Franzosen können Staat auf Wohnung verklagen - Wohnungsloseninitiative reicht Musterklagen ein

Paris, 1. Dezember (AFP) - Erstmals in einem EU-Land können Bürger in Frankreich seit Montag den Staat verklagen, wenn sie keine Sozialwohnung erhalten. Die Wohnungslosenhilfe Droit au logement (Dal) reichte am Vormittag mit 20 Antragstellern Musterklagen beim Pariser Verwaltungsgericht ein, um das neue Recht zu testen. Städte und Gemeinden können dabei zu Geldstrafen verurteilt weden, wenn sie Berechtigten keine Sozialwohnung zur Verfügung stellen. Das Geld fließt dann in einen Fonds, um den Bau neuer Wohnungen zu finanzieren.

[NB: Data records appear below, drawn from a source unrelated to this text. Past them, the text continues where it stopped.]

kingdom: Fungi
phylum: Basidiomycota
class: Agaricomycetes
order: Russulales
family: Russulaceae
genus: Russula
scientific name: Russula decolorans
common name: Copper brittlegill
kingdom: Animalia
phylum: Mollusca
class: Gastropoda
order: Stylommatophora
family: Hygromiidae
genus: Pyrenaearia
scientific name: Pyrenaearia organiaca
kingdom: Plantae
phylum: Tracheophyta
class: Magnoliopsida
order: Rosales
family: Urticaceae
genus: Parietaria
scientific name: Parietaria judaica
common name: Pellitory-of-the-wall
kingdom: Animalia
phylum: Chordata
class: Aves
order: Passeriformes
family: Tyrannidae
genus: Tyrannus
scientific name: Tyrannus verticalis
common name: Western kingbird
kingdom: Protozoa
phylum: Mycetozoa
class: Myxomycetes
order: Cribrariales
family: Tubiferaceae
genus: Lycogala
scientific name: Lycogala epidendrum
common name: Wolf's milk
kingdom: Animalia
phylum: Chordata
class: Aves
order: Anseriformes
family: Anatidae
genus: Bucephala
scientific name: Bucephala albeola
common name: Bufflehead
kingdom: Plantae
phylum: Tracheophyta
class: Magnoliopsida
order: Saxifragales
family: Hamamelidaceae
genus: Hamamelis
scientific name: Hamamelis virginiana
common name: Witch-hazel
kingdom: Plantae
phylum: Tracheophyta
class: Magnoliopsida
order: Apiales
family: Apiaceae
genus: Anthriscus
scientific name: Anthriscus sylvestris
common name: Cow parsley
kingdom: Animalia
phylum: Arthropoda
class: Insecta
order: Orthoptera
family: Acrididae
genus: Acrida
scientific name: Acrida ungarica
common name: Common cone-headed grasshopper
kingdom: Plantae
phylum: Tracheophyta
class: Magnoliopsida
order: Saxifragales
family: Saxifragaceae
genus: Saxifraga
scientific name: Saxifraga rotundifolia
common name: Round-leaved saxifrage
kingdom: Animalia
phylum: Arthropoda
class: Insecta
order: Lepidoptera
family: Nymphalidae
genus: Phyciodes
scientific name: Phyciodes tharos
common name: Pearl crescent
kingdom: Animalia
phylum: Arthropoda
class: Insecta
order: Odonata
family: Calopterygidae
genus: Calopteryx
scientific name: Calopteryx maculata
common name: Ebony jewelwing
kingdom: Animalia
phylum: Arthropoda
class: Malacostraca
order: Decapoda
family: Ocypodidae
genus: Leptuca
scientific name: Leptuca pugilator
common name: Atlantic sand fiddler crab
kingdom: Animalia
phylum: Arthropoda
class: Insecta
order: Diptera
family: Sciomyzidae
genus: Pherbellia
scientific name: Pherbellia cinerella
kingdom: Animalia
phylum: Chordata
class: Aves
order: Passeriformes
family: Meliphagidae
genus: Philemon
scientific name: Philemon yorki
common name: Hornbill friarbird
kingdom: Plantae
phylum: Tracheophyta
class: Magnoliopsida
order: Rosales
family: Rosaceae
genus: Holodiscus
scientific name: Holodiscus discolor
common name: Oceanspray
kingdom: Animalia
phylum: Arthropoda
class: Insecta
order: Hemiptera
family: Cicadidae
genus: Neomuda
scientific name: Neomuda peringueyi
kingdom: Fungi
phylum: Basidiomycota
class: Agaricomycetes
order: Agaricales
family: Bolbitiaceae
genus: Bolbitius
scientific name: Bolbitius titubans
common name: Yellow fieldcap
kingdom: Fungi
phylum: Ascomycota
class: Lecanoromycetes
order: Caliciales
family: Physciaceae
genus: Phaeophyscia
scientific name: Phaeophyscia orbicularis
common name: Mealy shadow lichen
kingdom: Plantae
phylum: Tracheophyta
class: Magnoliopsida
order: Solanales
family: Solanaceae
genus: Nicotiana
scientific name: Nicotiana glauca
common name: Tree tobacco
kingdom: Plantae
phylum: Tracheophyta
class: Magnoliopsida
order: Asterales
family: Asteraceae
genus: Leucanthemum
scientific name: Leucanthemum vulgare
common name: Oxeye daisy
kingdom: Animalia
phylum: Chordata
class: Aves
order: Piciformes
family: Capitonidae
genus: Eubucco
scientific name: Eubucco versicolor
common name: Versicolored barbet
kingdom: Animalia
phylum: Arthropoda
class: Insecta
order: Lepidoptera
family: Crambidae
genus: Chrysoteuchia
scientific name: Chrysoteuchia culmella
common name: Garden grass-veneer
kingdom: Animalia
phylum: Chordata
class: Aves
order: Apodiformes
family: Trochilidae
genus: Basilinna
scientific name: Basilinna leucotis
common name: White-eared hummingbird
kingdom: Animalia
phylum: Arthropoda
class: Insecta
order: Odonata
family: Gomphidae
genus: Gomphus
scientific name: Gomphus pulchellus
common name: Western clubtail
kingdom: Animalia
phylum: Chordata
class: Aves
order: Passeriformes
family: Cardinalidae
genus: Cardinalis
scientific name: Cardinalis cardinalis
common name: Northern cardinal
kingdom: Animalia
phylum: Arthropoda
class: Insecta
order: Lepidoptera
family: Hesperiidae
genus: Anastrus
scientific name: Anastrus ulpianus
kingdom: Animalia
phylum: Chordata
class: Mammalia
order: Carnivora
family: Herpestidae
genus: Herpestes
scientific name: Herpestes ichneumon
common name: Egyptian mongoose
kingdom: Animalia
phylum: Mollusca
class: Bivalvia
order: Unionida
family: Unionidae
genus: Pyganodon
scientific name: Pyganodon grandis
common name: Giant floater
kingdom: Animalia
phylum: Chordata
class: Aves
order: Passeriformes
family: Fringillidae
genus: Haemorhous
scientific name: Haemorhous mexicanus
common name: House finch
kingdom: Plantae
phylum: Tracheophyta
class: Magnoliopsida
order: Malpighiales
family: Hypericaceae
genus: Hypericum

Das einklagbare Recht auf Wohnung war kurz vor der Präsidentschaftswahl 2007 verabschiedet worden. Es war Folge von Protesten zur Unterstützung von Obdachlosen in mehreren Städten Frankreichs in der Weihnachtszeit 2006. "Der 1. Dezember heißt natürlich nicht, dass sich alles ändert", sagte Christophe Robert von der Armenstiftung Abbé Pierre. Der Staat habe nun aber eine "Verpflichtung, Ergebnisse vorzuweisen".

Bereits seit Januar können Wohnungssuchende nach dem neuen Recht ihre Fälle bei Vermittlungskommissionen einreichen. Die kann ihren Fall als "vorrangig" einstufen. Bis Ende Oktober gingen dort 50.600 Anträge ein. Davon seien 13.000 Fälle als "vorrangig" eingestuft worden, aber nur 3500 Antragsteller hätten eine Wohnung erhalten, sagte DAL-Sprecher Jean-Baptiste Eyraud. Wer leer ausging, kann nun klagen. Eyraud forderte jedoch Änderungen an dem Gesetz: So müsse die vorgesehene Geldstrafe bei der Verurteilung einer Kommune in eine Pflicht umgewandelt werden, den Klägern notfalls auch eine Unterkunft auf dem freien Markt zu finanzieren.